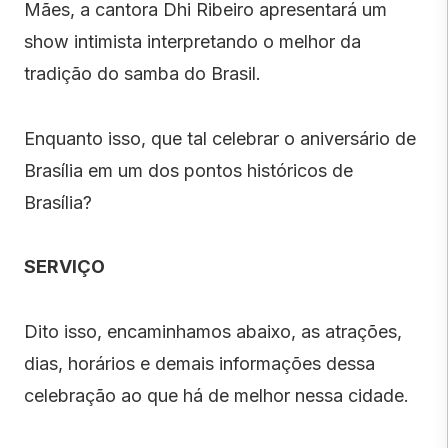
Mães, a cantora Dhi Ribeiro apresentará um
show intimista interpretando o melhor da
tradição do samba do Brasil.
Enquanto isso, que tal celebrar o aniversário de
Brasília em um dos pontos históricos de
Brasília?
SERVIÇO
Dito isso, encaminhamos abaixo, as atrações,
dias, horários e demais informações dessa
celebração ao que há de melhor nessa cidade.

● ● ●

■ TASK BRIEF
Go through the listing above and return each line that includes the word "Brasília".

■ SOLUTION TO THE PROBLEM
Brasília em um dos pontos históricos de
Brasília?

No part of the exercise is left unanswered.